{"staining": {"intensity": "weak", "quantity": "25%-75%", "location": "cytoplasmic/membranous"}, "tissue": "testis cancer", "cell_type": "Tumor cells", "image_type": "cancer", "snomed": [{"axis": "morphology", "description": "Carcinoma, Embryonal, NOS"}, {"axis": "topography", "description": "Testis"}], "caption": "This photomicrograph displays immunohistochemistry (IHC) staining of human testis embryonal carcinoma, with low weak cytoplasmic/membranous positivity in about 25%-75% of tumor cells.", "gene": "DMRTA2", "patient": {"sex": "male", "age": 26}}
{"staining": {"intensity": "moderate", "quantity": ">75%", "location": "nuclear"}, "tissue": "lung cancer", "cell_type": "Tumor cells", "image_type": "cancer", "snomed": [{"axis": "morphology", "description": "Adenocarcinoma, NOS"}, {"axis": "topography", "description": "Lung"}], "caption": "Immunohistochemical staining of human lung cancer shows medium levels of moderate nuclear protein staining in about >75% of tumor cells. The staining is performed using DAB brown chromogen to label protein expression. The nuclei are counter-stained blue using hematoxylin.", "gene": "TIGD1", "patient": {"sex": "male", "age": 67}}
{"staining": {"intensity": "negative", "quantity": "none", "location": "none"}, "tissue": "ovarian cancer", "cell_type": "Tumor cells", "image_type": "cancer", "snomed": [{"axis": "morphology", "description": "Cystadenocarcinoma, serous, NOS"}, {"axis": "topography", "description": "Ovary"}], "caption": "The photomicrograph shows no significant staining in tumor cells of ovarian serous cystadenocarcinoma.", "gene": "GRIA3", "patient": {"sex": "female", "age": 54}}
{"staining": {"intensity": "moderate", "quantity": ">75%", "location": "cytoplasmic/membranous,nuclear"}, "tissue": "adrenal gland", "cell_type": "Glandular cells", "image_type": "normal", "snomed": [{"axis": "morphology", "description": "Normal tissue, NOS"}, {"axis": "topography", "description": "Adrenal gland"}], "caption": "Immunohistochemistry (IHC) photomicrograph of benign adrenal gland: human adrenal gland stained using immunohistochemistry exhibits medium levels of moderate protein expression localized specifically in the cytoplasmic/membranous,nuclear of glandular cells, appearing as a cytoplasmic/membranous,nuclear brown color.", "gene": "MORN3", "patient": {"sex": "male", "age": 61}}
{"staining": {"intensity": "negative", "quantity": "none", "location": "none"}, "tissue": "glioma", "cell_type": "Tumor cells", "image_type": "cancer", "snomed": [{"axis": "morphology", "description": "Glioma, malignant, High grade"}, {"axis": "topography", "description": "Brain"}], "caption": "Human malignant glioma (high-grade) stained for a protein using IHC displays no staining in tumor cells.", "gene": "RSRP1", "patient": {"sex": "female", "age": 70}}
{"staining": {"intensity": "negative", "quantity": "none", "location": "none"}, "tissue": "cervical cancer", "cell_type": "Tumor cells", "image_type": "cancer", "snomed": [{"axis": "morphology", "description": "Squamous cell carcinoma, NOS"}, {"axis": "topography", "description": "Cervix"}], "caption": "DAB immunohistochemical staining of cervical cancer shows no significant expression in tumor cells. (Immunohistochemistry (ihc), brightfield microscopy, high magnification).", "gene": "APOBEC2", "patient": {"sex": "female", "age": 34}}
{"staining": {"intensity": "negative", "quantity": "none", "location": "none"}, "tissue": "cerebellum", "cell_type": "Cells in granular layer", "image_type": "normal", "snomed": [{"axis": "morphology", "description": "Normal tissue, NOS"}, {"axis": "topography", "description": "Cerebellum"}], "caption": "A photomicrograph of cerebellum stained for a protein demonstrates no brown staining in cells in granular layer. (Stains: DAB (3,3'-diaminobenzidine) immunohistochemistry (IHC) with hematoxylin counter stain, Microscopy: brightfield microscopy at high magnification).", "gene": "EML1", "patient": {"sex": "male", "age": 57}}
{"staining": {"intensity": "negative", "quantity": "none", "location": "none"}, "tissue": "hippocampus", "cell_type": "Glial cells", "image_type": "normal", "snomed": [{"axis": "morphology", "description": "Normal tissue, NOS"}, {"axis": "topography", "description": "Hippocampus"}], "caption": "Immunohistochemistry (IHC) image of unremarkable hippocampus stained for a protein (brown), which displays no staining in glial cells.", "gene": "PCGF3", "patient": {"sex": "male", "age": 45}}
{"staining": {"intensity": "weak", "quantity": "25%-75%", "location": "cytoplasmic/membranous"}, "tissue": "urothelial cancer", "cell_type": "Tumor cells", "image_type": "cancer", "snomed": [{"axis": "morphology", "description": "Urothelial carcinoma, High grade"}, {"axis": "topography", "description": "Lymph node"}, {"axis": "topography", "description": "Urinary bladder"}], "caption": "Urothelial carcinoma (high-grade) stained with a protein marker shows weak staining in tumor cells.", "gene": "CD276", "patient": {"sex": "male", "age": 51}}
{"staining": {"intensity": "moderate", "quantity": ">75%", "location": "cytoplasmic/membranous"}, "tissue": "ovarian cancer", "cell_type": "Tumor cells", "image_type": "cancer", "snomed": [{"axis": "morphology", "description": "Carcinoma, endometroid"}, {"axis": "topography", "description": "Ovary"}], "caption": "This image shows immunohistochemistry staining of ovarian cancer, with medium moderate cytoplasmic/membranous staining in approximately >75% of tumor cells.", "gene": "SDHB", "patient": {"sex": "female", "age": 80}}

==*==

Restate all of the material above exactly as written.

{"staining": {"intensity": "weak", "quantity": "25%-75%", "location": "cytoplasmic/membranous"}, "tissue": "testis cancer", "cell_type": "Tumor cells", "image_type": "cancer", "snomed": [{"axis": "morphology", "description": "Carcinoma, Embryonal, NOS"}, {"axis": "topography", "description": "Testis"}], "caption": "This photomicrograph displays immunohistochemistry (IHC) staining of human testis embryonal carcinoma, with low weak cytoplasmic/membranous positivity in about 25%-75% of tumor cells.", "gene": "DMRTA2", "patient": {"sex": "male", "age": 26}}
{"staining": {"intensity": "moderate", "quantity": ">75%", "location": "nuclear"}, "tissue": "lung cancer", "cell_type": "Tumor cells", "image_type": "cancer", "snomed": [{"axis": "morphology", "description": "Adenocarcinoma, NOS"}, {"axis": "topography", "description": "Lung"}], "caption": "Immunohistochemical staining of human lung cancer shows medium levels of moderate nuclear protein staining in about >75% of tumor cells. The staining is performed using DAB brown chromogen to label protein expression. The nuclei are counter-stained blue using hematoxylin.", "gene": "TIGD1", "patient": {"sex": "male", "age": 67}}
{"staining": {"intensity": "negative", "quantity": "none", "location": "none"}, "tissue": "ovarian cancer", "cell_type": "Tumor cells", "image_type": "cancer", "snomed": [{"axis": "morphology", "description": "Cystadenocarcinoma, serous, NOS"}, {"axis": "topography", "description": "Ovary"}], "caption": "The photomicrograph shows no significant staining in tumor cells of ovarian serous cystadenocarcinoma.", "gene": "GRIA3", "patient": {"sex": "female", "age": 54}}
{"staining": {"intensity": "moderate", "quantity": ">75%", "location": "cytoplasmic/membranous,nuclear"}, "tissue": "adrenal gland", "cell_type": "Glandular cells", "image_type": "normal", "snomed": [{"axis": "morphology", "description": "Normal tissue, NOS"}, {"axis": "topography", "description": "Adrenal gland"}], "caption": "Immunohistochemistry (IHC) photomicrograph of benign adrenal gland: human adrenal gland stained using immunohistochemistry exhibits medium levels of moderate protein expression localized specifically in the cytoplasmic/membranous,nuclear of glandular cells, appearing as a cytoplasmic/membranous,nuclear brown color.", "gene": "MORN3", "patient": {"sex": "male", "age": 61}}
{"staining": {"intensity": "negative", "quantity": "none", "location": "none"}, "tissue": "glioma", "cell_type": "Tumor cells", "image_type": "cancer", "snomed": [{"axis": "morphology", "description": "Glioma, malignant, High grade"}, {"axis": "topography", "description": "Brain"}], "caption": "Human malignant glioma (high-grade) stained for a protein using IHC displays no staining in tumor cells.", "gene": "RSRP1", "patient": {"sex": "female", "age": 70}}
{"staining": {"intensity": "negative", "quantity": "none", "location": "none"}, "tissue": "cervical cancer", "cell_type": "Tumor cells", "image_type": "cancer", "snomed": [{"axis": "morphology", "description": "Squamous cell carcinoma, NOS"}, {"axis": "topography", "description": "Cervix"}], "caption": "DAB immunohistochemical staining of cervical cancer shows no significant expression in tumor cells. (Immunohistochemistry (ihc), brightfield microscopy, high magnification).", "gene": "APOBEC2", "patient": {"sex": "female", "age": 34}}
{"staining": {"intensity": "negative", "quantity": "none", "location": "none"}, "tissue": "cerebellum", "cell_type": "Cells in granular layer", "image_type": "normal", "snomed": [{"axis": "morphology", "description": "Normal tissue, NOS"}, {"axis": "topography", "description": "Cerebellum"}], "caption": "A photomicrograph of cerebellum stained for a protein demonstrates no brown staining in cells in granular layer. (Stains: DAB (3,3'-diaminobenzidine) immunohistochemistry (IHC) with hematoxylin counter stain, Microscopy: brightfield microscopy at high magnification).", "gene": "EML1", "patient": {"sex": "male", "age": 57}}
{"staining": {"intensity": "negative", "quantity": "none", "location": "none"}, "tissue": "hippocampus", "cell_type": "Glial cells", "image_type": "normal", "snomed": [{"axis": "morphology", "description": "Normal tissue, NOS"}, {"axis": "topography", "description": "Hippocampus"}], "caption": "Immunohistochemistry (IHC) image of unremarkable hippocampus stained for a protein (brown), which displays no staining in glial cells.", "gene": "PCGF3", "patient": {"sex": "male", "age": 45}}
{"staining": {"intensity": "weak", "quantity": "25%-75%", "location": "cytoplasmic/membranous"}, "tissue": "urothelial cancer", "cell_type": "Tumor cells", "image_type": "cancer", "snomed": [{"axis": "morphology", "description": "Urothelial carcinoma, High grade"}, {"axis": "topography", "description": "Lymph node"}, {"axis": "topography", "description": "Urinary bladder"}], "caption": "Urothelial carcinoma (high-grade) stained with a protein marker shows weak staining in tumor cells.", "gene": "CD276", "patient": {"sex": "male", "age": 51}}
{"staining": {"intensity": "moderate", "quantity": ">75%", "location": "cytoplasmic/membranous"}, "tissue": "ovarian cancer", "cell_type": "Tumor cells", "image_type": "cancer", "snomed": [{"axis": "morphology", "description": "Carcinoma, endometroid"}, {"axis": "topography", "description": "Ovary"}], "caption": "This image shows immunohistochemistry staining of ovarian cancer, with medium moderate cytoplasmic/membranous staining in approximately >75% of tumor cells.", "gene": "SDHB", "patient": {"sex": "female", "age": 80}}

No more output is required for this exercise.